* Exercise passage

-------------------------

New evidence for the diversity of mechanisms and protonated Schiff bases formed in the non-enzymatic covalent protein modification (NECPM) of HbA by the hydrate and aldehydic forms of acetaldehyde and glyceraldehyde

Figures & data

Figure 1. Structures of salient species in the assessment of the nonenzymatic covalent protein modification of HbA by acetaldehyde or glyceraldehyde, with potential effector reagents 2,3-bisphosphoglycerate (2,3-BPG) and inorganic phosphate (Pi).

Structures 1 and 2 represent the aldehydic and hydrate forms of acetaldehyde. The relative length of the equilibrium arrows indicate the relative equilibrium concentrations of each form in aqueous solution (33% aldehyde, 66% hydrate). Structures 3 and 4 represent the aldehydic and hydrate forms of glyceraldehyde that exist in equilibrium (4% aldehyde, 96% hydrate). Structures 5 and 6 represent di-anionic and tetra-anionic 2,3-bisphosphoglycerate (2,3-BPG) that exist in equilibrium based upon pH. Structures 7 and 8 represent two forms of inorganic phosphate: mono-anionic Pi, 7, and di-anionic Pi, 8, both of which exist under physiological conditions.

Figure 2. Generic scheme for the nonenzymatic covalent protein modification (NECPM) of a protein by a non-glucose binding species.

The semi-circle represents a generic protein pocket in which a non-glucose species binds. Here the scheme represents a protein pocket that includes the N-terminus. The NECPM process can proceed in internal protein pockets as well. Once bound in the pocket, the binding species, serving as an electrophile, can undergo nucleophilic attack by a lone pair on an amine group of an amino acid residue (shown here as an N-terminus amino acid) which ultimately results in covalent attachment to the protein via variable mechanisms.

-------------------------

* Extracted material
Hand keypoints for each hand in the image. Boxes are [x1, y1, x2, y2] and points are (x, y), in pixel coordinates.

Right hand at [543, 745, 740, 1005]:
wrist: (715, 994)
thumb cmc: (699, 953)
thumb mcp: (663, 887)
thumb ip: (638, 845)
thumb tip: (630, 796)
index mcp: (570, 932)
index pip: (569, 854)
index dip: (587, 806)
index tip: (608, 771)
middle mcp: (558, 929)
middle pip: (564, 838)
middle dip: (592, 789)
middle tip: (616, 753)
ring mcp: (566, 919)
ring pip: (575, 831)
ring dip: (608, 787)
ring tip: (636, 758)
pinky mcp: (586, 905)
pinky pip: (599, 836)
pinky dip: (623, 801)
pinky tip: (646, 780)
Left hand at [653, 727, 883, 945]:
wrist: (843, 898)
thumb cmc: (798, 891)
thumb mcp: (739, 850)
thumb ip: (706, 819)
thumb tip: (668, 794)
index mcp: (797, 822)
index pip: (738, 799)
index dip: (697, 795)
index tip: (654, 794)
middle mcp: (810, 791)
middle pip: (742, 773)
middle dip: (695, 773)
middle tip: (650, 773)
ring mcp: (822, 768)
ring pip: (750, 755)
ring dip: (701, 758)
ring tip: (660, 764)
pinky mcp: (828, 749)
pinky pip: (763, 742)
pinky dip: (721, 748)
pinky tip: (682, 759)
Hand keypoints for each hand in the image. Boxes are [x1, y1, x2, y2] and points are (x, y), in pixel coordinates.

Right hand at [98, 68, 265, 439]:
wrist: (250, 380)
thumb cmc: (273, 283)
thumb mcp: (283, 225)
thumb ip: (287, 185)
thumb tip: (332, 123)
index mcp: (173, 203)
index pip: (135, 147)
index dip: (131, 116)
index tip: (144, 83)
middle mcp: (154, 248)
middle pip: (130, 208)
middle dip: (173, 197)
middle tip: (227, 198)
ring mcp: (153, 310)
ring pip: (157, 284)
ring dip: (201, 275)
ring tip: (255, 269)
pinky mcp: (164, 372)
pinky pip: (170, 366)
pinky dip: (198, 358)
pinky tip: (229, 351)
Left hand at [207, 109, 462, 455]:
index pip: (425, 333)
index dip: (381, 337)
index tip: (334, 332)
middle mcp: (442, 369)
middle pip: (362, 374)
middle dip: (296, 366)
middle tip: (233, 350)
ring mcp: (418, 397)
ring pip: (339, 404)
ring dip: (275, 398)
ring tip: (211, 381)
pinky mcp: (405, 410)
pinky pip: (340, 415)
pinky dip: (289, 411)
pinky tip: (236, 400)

-------------------------

* Questions on the material
**a)** In the figure captions on HbA modification, what percentage of glyceraldehyde exists in the hydrate form at equilibrium?
**b)** Return the text of the HbA modification captions from "Figures & data" to "inorganic phosphate (Pi).", word for word.

* Task solutions
**a)** 96%

**b)**
Figures & data

Figure 1. Structures of salient species in the assessment of the nonenzymatic covalent protein modification of HbA by acetaldehyde or glyceraldehyde, with potential effector reagents 2,3-bisphosphoglycerate (2,3-BPG) and inorganic phosphate (Pi).